Nous nous étonnons de découvrir leur importance, leur rôle. Nous nous surprenons de découvrir leur présence alors que nous les croisons régulièrement. Ce peut-il qu’il existe d’autres domaines, d’autres personnes dont nous nous étonnons de l’importance ? Sans doute. Mais alors, qu’elle est la source de la visibilité de cette « force » ? Le point commun ? Ne serait-ce pas l’absence ?

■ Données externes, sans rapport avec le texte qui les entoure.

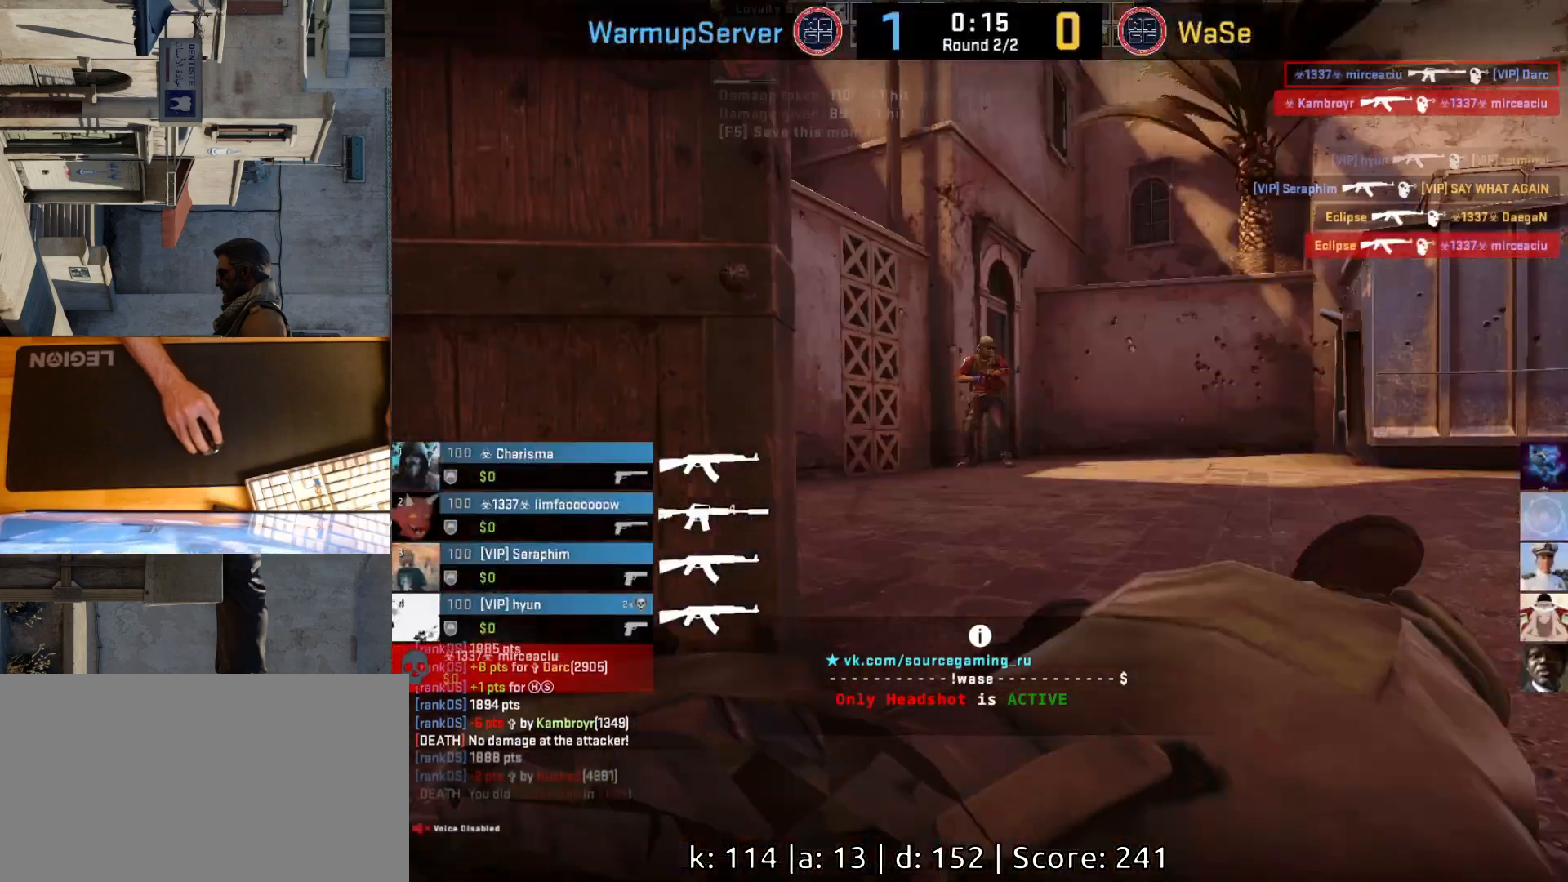
{"keys": ["d", "w"], "mouse": [], "events": [[367, "d", "down"], [433, "w", "down"]]}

Toutes ces forces sont invisibles la plupart du temps. Nous n’y prêtons aucune attention. Ces forces sont « absentes » à l’ordinaire, mais se révèlent lorsque le besoin se fait sentir, elles nous paraissent alors, à juste titre « extra-ordinaires ».
La force de l’absence
Les gestes sont de ces forces, mais que deviennent-ils désormais ? Ils sont absents. Leur disparition, leur invisibilité, révèle toute leur puissance. Ils deviennent plus « visibles » que jamais. En effet, leur inutilité qui a perdurée dans le temps malgré l’évolution des civilisations les a transformés en « gestuels systématiques ». Se serrer la main afin de signifier que nous ne possédons pas d’armes, inutile. Se faire la bise, résidu anthropologique de rencontre et de reconnaissance par l’odorat, encore plus inutile. Nous les avons intégrer comme faisant partie de la bienséance, de l’inclusion, de la bonne éducation. Désormais, ces gestes brillent par leur absence. La force de ces gestes inutiles réside dans le fait qu’ils ne doivent plus se faire. La barrière de la relation à l’autre est celle de la distance, alors que par réflexe, nous avons tendance au rapprochement. Nous ressentons leur absence comme jamais et c’est sans doute cela qui les rend aussi visibles par la force qu’ils dégagent, par cette « empêchement » volontaire, ce « protocole » d’absence imposé.
La force de la rencontre
Tous ces Etres que nous croisons tous les jours sans les voir, deviennent visibles. Nous n’avons jamais autant échangé avec ces « proches » qui n’en sont pas. Ils le deviennent parce que nous nous apercevons que l’Humanité qui est en nous demande à survivre, alors nous « découvrons » ou « re-découvrons » nos collègues, nos voisins, nos amis, notre famille et le besoin de se rapprocher se fait jour, comme un manque. Nous nous enquerrons de toutes ces « forces » comme s’il s’agissait d’un élan vital dont il faudrait sans nul doute nous souvenir le « jour d’après ». La rencontre est ainsi le fait de se « rendre contre », tout « contre » sans désormais le pouvoir. La force résiderait donc de cette impossibilité rendue possible. Elle résiderait également dans cette possibilité d’enfin voir, toucher du doigt, le fait que nous avons manqué de « clairvoyance » jusqu’à maintenant. Le moment est sans doute venu de nous rendre compte, comme l’écrivait Saint-Exupéry, que ce qui est important est en fait « invisible pour les yeux ».
S’il fallait conclure
Comme l’expliquait Arthur Schopenhauer dans le Monde comme volonté et comme représentation, la Déesse Maya a pour vocation de jeter un voile sur le monde qui nous entoure afin de nous cacher la véritable apparence de ce que nous percevons. Notre tâche est de nous attarder un moment pour ôter ce voile de Maya. Il aura fallu un ennemi « invisible » pour que le monde, l’Autre, la Beauté de l’Humanité surgissent. Le but est de les rendre enfin visibles dans toute leur force.